I've recently learned how to apply drywall joint compoind (mud) using a hawk and trowel. I puchased a Marshalltown 11" x 4 1/2" curved trowel. What size hawk should I use. I guess it's a question of preference, but what have you found to be the right balance between too big to get clumsy and too small to have enough room for mud on the hawk. Is 12 x 12 big enough to use with the 11" trowel, or should I go up to 13 x 13? 

Thanks so much,
Rick


----------



## ToolSeeker (Sep 19, 2012)

Congrats on the move up to the hawk and trowel, I moved up a few years ago and love it. Your doing better than me, my first trowel was a curved the same size as yours and I hated it. Threw it in the box and went back to knife and bread pan.LOL Then I got a set of flat 12", 14", and 16" and I love them. Now I'm even breaking out the old curved and trying it again. 
As for the hawk I would go with the bigger one. They can get heavy so just don't put as much on it at first. Although an 11" should work quite well.


----------



## ritelec (Aug 30, 2009)

yes.congrats on the hawk...............

by trade I'm an electrician.... but I kinda do alot of things.....
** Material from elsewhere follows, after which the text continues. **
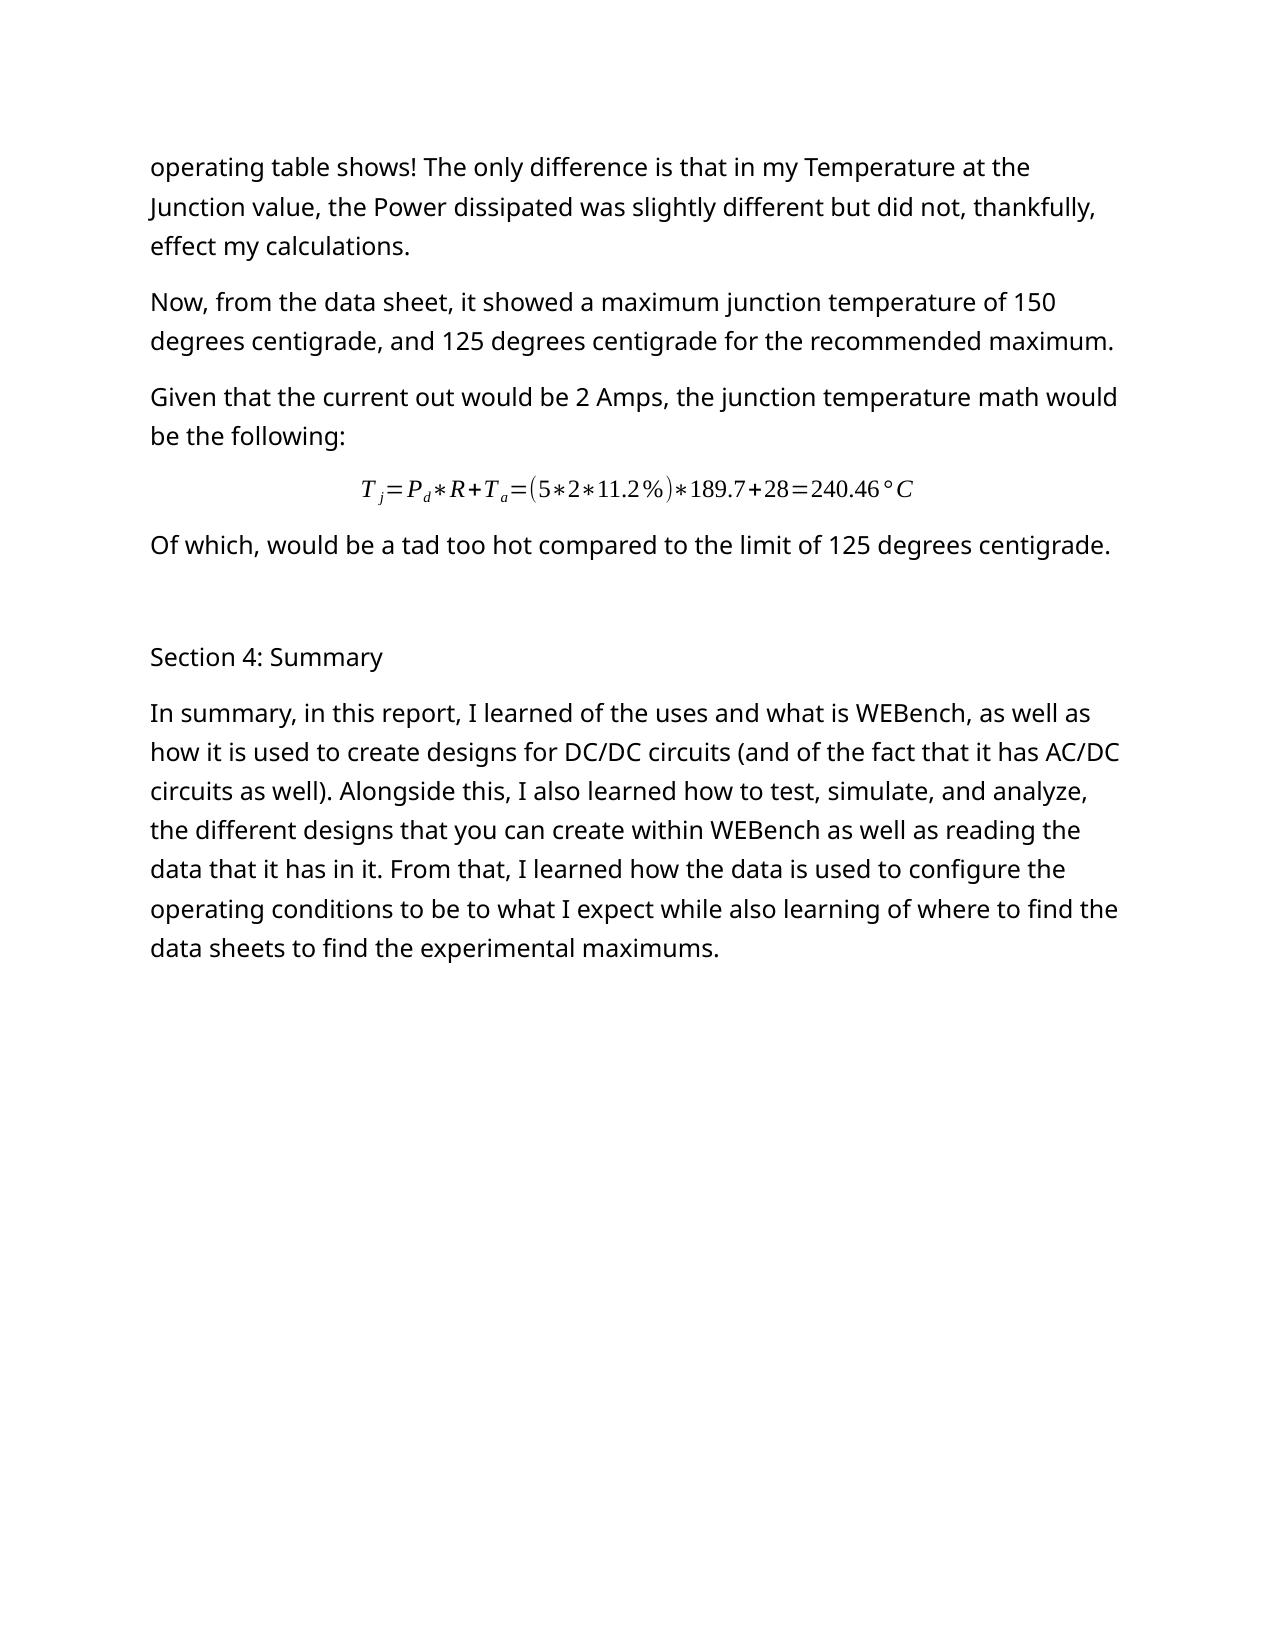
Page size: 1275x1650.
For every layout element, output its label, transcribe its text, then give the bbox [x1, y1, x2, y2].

I've done quiet a bit of spackling.......

After dozens and dozens and dozens of tubs using the hawk...getting a little wet from working it...dripping..balance..wrist...anyway........... I saw a guy using a pan............. much better...........

something like this.

Just throwing it out there.....


----------



## ToolSeeker (Sep 19, 2012)

Just checked my hawk mine is 11x11 and my trowels go up to 16".


----------



## Nailbags (Feb 1, 2012)

my wrist and arm does not like a hawk. I just use my good old mud pan with my Mud pan magnetic grip on it.


----------



## ToolSeeker (Sep 19, 2012)

After learning to use hawk and trowel I would never go back to the knifes and bread pan. Just my opinion.


----------